Because we live in a culture where anything serious is privileged over anything that’s entertaining, Mad Max: Fury Road won’t win any of the major Oscars. But it should. For a screenplay that speaks not to the head or even the heart but to the pulse and that strange part of the subconscious that conjures up fevered dreamscapes at 3 am. For Miller’s direction — he’s seventy, and he bays louder than Michael Bay. For the makeup and costumes — a bejewelled nose-cap, a keffiyeh made of bullets.

For the sadness in Charlize Theron’s eyes, as her ravaged performance reduces Max (Tom Hardy) to a supporting character. For the production design. For whatever the category is that recognises what it means to surprise the audience, put a smile on their face. You think a formerly villain-like character has softened. You think that’s a look of becalmed wonder as he observes a scurrying beetle. You think he’s letting it run over his finger because he’s going to let it out. You don’t think the finger is going straight to the mouth. It is the desert, after all. Food’s scarce.

As scarce as original thought and hard work is in big-budget films these days. Most times, what we see on screen is industry, the mechanical things people do — the set-building, the computer-crunching. But that’s not the same as hard work, which implies that everyone has climbed out of the summer-blockbuster box and worked hard towards a singular vision. That’s why Mad Max: Fury Road is like no other summer blockbuster. It isn’t even like any other movie around.
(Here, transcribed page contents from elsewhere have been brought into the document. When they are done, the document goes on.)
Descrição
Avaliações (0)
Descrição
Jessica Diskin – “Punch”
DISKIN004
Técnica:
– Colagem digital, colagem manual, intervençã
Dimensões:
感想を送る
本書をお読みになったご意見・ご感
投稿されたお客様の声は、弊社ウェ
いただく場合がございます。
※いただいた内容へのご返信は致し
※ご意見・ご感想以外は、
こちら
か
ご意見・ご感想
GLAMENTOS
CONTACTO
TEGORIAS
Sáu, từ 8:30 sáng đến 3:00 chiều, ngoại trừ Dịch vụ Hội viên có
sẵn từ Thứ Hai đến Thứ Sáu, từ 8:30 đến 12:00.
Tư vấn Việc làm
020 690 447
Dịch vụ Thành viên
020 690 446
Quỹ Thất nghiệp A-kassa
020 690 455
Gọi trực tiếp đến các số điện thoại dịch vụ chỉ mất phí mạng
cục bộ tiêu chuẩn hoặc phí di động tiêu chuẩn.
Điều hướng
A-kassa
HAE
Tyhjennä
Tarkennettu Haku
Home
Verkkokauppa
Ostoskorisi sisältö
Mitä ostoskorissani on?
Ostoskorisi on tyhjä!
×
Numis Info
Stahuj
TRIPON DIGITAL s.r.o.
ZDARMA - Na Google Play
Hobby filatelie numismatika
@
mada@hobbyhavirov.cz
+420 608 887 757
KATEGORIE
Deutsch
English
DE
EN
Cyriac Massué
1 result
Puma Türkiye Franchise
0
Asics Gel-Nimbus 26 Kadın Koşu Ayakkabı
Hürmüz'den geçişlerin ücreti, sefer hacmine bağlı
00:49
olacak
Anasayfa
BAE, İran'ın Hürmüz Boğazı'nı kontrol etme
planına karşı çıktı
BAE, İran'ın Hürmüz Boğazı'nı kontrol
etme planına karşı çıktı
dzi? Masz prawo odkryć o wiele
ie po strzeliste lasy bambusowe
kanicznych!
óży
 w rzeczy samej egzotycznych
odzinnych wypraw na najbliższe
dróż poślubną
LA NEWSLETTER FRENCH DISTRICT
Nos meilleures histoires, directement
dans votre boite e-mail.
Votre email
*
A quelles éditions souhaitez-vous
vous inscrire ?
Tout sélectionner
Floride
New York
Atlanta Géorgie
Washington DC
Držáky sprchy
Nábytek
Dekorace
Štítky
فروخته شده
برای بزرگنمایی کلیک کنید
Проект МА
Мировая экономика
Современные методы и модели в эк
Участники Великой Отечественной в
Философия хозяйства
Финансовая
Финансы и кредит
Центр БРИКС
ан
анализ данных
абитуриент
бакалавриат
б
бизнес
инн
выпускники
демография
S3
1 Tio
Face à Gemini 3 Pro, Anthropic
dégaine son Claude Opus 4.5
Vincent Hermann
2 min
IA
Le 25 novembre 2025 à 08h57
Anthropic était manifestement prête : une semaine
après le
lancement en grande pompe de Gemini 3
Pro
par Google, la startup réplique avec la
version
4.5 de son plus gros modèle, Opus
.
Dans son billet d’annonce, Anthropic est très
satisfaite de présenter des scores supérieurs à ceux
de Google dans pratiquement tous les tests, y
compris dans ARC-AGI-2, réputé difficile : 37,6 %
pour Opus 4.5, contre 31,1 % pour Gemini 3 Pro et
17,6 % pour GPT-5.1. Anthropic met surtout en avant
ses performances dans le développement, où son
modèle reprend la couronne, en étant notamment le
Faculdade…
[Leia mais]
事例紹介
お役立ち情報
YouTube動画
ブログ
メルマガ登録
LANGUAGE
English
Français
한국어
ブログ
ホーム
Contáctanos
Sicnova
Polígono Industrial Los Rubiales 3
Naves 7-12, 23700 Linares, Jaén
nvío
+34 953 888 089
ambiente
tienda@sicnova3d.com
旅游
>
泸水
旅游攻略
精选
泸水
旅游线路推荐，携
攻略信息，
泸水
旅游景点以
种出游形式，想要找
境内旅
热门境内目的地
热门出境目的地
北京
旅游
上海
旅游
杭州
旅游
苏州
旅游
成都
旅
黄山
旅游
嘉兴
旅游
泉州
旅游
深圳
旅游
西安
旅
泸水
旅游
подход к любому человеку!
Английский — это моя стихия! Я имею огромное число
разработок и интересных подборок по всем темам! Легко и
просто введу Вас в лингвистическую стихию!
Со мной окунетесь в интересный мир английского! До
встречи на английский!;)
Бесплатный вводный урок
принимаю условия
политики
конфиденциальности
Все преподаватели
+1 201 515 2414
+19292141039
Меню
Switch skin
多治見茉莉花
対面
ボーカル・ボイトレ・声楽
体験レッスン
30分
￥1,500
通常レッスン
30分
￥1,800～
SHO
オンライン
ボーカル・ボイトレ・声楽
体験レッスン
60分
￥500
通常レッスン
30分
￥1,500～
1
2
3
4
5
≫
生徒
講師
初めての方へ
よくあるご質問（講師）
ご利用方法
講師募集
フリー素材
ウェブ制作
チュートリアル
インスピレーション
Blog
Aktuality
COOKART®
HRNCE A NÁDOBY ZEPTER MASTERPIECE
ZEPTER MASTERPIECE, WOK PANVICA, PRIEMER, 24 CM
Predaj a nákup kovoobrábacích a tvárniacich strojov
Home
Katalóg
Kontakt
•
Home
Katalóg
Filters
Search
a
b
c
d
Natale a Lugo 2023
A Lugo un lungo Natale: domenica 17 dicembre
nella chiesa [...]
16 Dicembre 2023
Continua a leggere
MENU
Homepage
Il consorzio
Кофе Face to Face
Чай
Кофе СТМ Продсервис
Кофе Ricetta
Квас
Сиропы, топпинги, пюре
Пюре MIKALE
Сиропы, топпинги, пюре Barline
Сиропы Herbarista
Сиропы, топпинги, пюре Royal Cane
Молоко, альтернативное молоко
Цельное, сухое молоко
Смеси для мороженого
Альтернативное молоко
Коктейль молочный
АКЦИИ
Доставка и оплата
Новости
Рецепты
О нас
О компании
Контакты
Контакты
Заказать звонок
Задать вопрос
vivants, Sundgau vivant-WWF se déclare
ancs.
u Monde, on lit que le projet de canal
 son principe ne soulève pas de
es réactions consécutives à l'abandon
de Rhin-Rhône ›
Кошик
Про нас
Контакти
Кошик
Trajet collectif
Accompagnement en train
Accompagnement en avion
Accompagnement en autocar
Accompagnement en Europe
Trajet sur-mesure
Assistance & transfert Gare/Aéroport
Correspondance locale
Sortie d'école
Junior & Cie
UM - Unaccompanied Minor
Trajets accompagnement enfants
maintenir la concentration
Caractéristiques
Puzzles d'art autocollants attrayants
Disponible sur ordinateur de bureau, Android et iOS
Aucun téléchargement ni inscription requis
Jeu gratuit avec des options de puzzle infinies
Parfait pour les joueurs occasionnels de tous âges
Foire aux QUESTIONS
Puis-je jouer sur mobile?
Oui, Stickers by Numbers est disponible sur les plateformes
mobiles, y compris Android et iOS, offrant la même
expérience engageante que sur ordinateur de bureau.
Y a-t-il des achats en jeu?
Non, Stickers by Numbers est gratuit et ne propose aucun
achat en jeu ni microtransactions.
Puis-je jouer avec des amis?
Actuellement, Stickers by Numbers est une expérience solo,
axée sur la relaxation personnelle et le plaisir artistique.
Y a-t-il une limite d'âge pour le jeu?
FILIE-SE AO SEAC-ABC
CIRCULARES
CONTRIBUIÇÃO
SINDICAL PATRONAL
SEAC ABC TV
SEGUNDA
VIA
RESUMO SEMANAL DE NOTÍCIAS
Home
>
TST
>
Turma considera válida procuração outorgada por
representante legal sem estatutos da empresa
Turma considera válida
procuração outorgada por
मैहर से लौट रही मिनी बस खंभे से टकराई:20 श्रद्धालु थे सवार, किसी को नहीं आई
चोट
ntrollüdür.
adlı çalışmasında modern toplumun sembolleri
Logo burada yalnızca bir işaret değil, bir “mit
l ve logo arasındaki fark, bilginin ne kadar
I’ve never seen such a wildly imaginative mix of ideas and visuals — a matriarchal clan and metallic silver paint; seeds in a bag and a pregnant belly used as a shield; a comic-relief guitarist and a solitary tree in a desert; blindness and blood transfusion; collapsing rocks and a self-effacing protagonist. Every frame of this film has behind it this thought: How can we make this better, new, different, unique? Go watch this movie, again and again, for we may sooner see the apocalypse than an action movie that’s this artisanal.